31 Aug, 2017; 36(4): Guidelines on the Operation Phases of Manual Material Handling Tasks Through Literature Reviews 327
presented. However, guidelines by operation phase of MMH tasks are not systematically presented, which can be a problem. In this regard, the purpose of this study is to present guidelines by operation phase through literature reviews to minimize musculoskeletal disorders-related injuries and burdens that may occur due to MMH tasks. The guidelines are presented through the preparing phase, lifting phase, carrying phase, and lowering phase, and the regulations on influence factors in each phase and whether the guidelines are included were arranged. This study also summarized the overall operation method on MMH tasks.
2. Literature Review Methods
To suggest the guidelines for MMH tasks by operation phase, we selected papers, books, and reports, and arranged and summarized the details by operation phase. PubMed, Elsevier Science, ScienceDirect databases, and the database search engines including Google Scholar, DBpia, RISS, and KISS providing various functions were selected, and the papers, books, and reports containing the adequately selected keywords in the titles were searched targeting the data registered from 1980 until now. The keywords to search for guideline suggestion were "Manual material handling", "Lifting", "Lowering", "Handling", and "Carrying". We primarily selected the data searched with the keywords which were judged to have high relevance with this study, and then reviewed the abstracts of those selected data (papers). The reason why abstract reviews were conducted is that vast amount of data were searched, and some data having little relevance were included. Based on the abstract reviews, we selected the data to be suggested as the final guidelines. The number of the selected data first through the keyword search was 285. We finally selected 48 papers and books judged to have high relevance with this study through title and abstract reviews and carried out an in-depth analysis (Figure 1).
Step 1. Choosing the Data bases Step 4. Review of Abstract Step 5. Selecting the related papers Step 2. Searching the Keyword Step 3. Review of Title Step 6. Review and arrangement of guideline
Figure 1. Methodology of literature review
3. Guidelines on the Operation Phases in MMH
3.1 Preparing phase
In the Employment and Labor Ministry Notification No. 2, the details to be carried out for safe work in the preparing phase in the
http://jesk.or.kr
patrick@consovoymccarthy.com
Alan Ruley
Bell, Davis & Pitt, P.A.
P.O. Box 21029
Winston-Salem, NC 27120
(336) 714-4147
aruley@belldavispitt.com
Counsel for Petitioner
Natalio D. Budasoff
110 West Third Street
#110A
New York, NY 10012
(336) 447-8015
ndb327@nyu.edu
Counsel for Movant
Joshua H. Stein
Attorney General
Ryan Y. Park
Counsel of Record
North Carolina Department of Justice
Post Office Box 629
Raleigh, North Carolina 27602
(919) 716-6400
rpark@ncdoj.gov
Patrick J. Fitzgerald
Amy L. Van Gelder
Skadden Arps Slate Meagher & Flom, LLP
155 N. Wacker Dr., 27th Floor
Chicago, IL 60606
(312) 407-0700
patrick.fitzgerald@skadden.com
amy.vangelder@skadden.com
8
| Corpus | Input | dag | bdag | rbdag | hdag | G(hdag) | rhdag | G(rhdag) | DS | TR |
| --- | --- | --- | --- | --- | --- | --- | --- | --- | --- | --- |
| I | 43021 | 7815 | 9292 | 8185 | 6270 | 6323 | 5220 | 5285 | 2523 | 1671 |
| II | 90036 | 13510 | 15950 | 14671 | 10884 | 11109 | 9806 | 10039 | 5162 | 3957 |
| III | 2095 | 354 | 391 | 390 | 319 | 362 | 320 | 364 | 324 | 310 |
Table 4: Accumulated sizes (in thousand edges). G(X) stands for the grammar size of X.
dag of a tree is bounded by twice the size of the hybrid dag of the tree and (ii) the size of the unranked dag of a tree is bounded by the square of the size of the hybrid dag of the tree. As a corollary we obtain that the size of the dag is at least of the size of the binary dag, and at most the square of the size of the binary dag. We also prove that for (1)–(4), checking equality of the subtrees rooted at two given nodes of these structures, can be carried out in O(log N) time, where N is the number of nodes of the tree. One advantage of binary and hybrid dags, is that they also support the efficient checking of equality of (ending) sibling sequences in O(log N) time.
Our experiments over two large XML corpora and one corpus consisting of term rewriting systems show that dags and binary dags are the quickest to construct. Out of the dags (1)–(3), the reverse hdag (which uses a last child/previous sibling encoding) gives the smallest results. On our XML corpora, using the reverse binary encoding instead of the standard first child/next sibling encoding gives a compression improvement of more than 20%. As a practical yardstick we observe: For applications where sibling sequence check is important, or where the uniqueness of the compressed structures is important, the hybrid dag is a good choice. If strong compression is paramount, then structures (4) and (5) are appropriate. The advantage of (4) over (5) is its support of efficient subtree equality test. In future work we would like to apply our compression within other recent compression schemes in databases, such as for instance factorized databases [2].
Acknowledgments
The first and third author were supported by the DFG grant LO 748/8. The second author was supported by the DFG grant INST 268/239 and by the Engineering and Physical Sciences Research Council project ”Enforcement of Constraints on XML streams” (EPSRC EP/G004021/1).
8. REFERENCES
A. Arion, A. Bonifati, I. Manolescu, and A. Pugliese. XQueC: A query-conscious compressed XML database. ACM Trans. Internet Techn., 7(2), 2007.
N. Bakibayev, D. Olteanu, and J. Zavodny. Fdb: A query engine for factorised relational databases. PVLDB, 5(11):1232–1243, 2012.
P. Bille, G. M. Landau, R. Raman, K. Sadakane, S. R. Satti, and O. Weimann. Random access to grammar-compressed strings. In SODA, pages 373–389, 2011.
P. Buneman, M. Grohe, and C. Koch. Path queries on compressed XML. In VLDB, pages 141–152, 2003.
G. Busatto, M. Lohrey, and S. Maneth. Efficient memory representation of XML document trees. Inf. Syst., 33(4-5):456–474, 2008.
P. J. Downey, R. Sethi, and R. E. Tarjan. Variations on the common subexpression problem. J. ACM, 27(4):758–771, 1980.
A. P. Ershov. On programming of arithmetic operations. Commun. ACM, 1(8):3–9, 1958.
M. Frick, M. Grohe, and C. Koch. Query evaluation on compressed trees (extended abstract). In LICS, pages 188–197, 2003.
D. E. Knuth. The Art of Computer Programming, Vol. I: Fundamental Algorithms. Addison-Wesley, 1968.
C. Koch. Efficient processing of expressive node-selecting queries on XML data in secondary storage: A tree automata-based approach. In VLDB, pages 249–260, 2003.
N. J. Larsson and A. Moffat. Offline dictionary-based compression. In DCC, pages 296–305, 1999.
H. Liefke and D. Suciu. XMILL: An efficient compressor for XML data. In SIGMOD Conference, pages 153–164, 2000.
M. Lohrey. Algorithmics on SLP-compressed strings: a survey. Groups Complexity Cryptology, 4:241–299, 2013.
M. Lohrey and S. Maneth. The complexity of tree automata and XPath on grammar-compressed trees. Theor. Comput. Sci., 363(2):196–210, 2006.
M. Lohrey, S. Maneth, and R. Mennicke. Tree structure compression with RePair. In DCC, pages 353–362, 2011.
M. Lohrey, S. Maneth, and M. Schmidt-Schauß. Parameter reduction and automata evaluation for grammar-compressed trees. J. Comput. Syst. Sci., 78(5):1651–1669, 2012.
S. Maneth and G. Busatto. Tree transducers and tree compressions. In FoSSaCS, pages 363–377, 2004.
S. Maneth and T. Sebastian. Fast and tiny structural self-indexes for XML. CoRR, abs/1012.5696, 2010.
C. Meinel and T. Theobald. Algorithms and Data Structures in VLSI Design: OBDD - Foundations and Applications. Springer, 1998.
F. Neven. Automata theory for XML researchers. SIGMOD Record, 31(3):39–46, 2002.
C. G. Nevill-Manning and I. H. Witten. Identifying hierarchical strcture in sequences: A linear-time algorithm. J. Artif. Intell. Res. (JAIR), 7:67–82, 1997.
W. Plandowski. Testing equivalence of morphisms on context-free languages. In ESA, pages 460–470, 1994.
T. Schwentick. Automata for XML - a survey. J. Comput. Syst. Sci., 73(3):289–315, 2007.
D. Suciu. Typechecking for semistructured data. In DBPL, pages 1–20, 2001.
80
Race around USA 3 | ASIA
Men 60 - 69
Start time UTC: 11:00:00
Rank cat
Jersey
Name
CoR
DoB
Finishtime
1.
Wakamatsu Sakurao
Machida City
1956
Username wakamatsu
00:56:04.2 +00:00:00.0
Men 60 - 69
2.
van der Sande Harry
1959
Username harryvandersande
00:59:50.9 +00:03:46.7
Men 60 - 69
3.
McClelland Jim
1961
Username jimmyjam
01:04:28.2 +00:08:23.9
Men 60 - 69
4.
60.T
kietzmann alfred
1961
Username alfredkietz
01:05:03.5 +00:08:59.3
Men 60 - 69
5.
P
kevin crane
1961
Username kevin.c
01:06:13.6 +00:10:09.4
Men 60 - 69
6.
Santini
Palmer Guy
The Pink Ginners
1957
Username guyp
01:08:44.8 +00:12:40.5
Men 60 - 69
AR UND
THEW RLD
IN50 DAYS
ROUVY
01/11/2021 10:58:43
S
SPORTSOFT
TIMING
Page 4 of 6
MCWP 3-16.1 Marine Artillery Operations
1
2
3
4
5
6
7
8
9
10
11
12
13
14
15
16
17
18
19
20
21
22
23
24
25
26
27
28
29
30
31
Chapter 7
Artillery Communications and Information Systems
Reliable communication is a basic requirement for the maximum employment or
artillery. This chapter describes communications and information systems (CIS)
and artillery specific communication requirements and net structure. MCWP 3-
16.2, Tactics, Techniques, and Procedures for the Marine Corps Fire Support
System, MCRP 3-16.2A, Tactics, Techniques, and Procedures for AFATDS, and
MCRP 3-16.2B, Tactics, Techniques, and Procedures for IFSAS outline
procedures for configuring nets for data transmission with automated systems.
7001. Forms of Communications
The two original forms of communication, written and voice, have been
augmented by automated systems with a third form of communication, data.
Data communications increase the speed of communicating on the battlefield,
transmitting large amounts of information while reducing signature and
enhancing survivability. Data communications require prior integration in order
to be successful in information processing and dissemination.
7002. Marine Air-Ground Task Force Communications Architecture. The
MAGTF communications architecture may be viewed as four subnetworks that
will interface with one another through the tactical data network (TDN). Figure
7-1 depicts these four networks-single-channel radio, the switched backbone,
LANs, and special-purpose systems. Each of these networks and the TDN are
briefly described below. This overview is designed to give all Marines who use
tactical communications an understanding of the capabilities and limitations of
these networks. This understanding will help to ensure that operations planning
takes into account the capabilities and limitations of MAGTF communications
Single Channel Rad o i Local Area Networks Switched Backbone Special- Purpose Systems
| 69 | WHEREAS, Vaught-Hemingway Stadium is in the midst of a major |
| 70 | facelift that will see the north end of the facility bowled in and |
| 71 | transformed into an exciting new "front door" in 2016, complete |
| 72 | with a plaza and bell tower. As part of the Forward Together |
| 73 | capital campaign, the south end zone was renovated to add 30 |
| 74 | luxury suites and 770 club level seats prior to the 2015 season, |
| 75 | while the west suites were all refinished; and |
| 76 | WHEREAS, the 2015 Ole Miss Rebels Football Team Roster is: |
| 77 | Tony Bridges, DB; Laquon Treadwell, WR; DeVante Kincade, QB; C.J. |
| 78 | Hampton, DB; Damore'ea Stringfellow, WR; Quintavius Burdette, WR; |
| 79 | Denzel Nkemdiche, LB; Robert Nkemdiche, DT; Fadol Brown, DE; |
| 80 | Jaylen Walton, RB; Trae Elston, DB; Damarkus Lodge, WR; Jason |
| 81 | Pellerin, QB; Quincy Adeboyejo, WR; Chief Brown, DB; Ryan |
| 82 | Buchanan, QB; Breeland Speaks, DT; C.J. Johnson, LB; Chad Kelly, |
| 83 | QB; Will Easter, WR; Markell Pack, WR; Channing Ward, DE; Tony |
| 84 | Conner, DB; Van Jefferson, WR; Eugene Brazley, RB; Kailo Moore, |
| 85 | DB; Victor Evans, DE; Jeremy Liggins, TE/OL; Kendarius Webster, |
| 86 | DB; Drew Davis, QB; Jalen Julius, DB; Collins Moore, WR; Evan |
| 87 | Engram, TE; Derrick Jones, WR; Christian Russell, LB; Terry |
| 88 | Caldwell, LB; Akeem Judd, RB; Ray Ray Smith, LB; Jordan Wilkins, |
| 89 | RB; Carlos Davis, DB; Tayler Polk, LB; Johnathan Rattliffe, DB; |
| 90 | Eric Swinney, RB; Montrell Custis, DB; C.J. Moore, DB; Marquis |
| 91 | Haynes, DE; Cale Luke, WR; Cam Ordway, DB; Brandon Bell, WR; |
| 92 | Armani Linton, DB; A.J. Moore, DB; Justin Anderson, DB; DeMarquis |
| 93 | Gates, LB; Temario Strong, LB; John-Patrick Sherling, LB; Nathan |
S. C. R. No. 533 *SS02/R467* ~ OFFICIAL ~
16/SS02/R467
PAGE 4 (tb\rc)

##########

**Your instructions:** Look back at the entries above and repeat, unchanged, every line from the line holding "324 | 310 |" through the line holding "Table 4: Accumulated".

**Finished task:**
| III | 2095 | 354 | 391 | 390 | 319 | 362 | 320 | 364 | 324 | 310 |
Table 4: Accumulated sizes (in thousand edges). G(X) stands for the grammar size of X.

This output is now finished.